POLITIQUE
09/11/2016 09:52 EST | Actualisé 09/11/2016 11:38 EST

Élection de Trump: Couillard tente de calmer les craintes sur l'économie (VIDÉO)

QUÉBEC – Malgré les positions protectionnistes du président élu, Philippe Couillard se veut rassurant sur les conséquences de l’élection de Donald Trump pour l’économie québécoise.

Le premier ministre a d’abord pris acte du résultat des élections américaines mercredi, bien qu’il ait déclaré sa préférence pour Hillary Clinton la veille. «L’électorat américain s’est prononcé, l’électorat est souverain, a déclaré Philippe Couillard. La victoire de monsieur Trump est claire. À ce titre, donc, au nom du gouvernement, je le félicite pour sa victoire.»

Toutefois, l’élection de Donald Trump «ouvre une période d’incertitude et d’instabilité potentielle» sur l’économie, estime Philippe Couillard.

Au cours de sa campagne, le candidat républicain s’est notamment prononcé contre le traité de libre-échange nord-américain, l’ALENA.

«Je note cependant que le discours du président élu est déjà très différent, en termes de ton et de message, du discours du candidat, a souligné Philippe Couillard. Monsieur Trump a eu hier soir, dans son discours de victoire, un ton très rassembleur, qui veut unifier les Américains autour d’un projet commun. Je crois que c’est de bon augure.»

Le premier ministre rappelle que les économies canadienne et américaine sont «fortement intégrées». «Je pense que c’est 34 états américains, c’était mentionné ce matin, dont le premier partenaire commercial, c’est le Canada, dit-il. Alors, je ne m’attends pas à des perturbations majeures.»

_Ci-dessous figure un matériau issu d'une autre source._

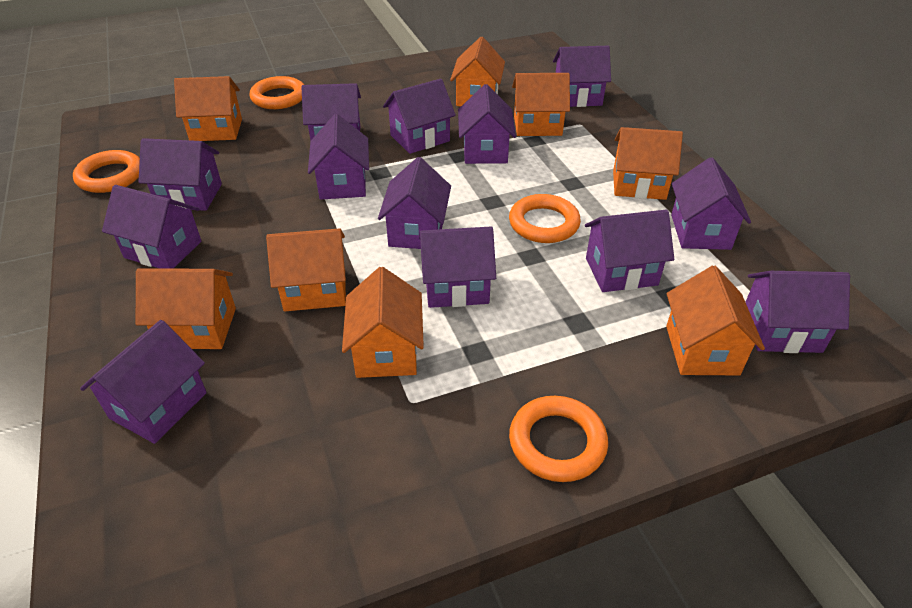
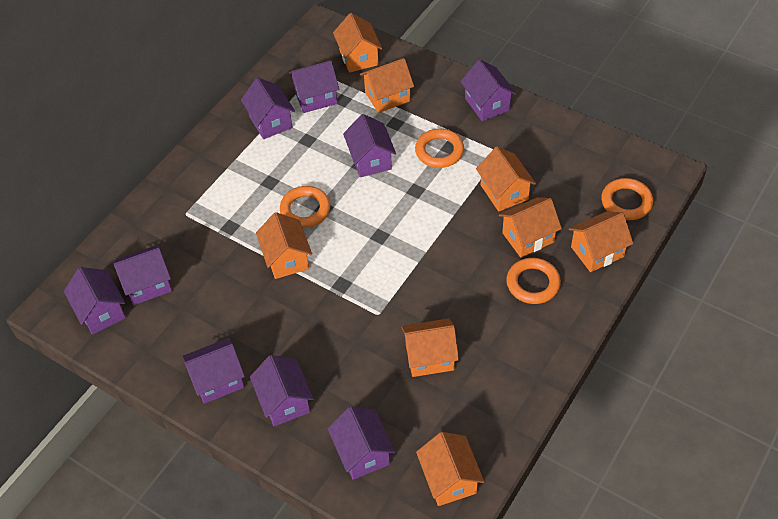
purple house: [80,320,207,444] [102,185,201,269] [138,138,222,211] [301,83,361,141] [308,114,369,200] [378,157,451,249] [383,79,456,154] [419,226,496,308] [458,84,516,164] [553,46,611,107] [585,210,674,292] [671,157,751,250] [746,271,850,353] = 13 -> [64,267,126,335] [114,245,172,305] [182,338,245,404] [241,78,295,139] [250,355,314,426] [289,60,339,113] [328,407,395,480] [343,114,396,177] [460,59,517,121] = 9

Le renouvellement en cours de l’accord sur le bois d’œuvre sera au cœur des préoccupations de Québec dans les relations avec la nouvelle administration américaine.

Pour sa part, le chef péquiste Jean-François Lisée s’est inquiété de l’impact de l’élection américaine sur la lutte aux changements climatiques. «Je pense que la principale victime de l'élection d'hier, c'est la lutte contre le réchauffement planétaire, a-t-il dit mercredi matin. Monsieur Trump fait partie de ceux qui croient que ça n'existe pas et que le gouvernement américain ne devrait pas investir pour empêcher l'augmentation des gaz à effet de serre et c'est donc un recul majeur d'une ou deux décennies.»

Quant à l’ALENA, Jean-François Lisée estime lui aussi que les deux économies sont désormais trop imbriquées pour revenir à l’époque des barrières tarifaires. De plus, les lobbys américains feront pression pour maintenir la libre circulation des biens, croit le chef péquiste. «Alors, je pense que ce n'est pas dans les cartes et qu'un certain réalisme économique va s'imposer et qu'on n'est pas dans les priorités américaines», dit-il.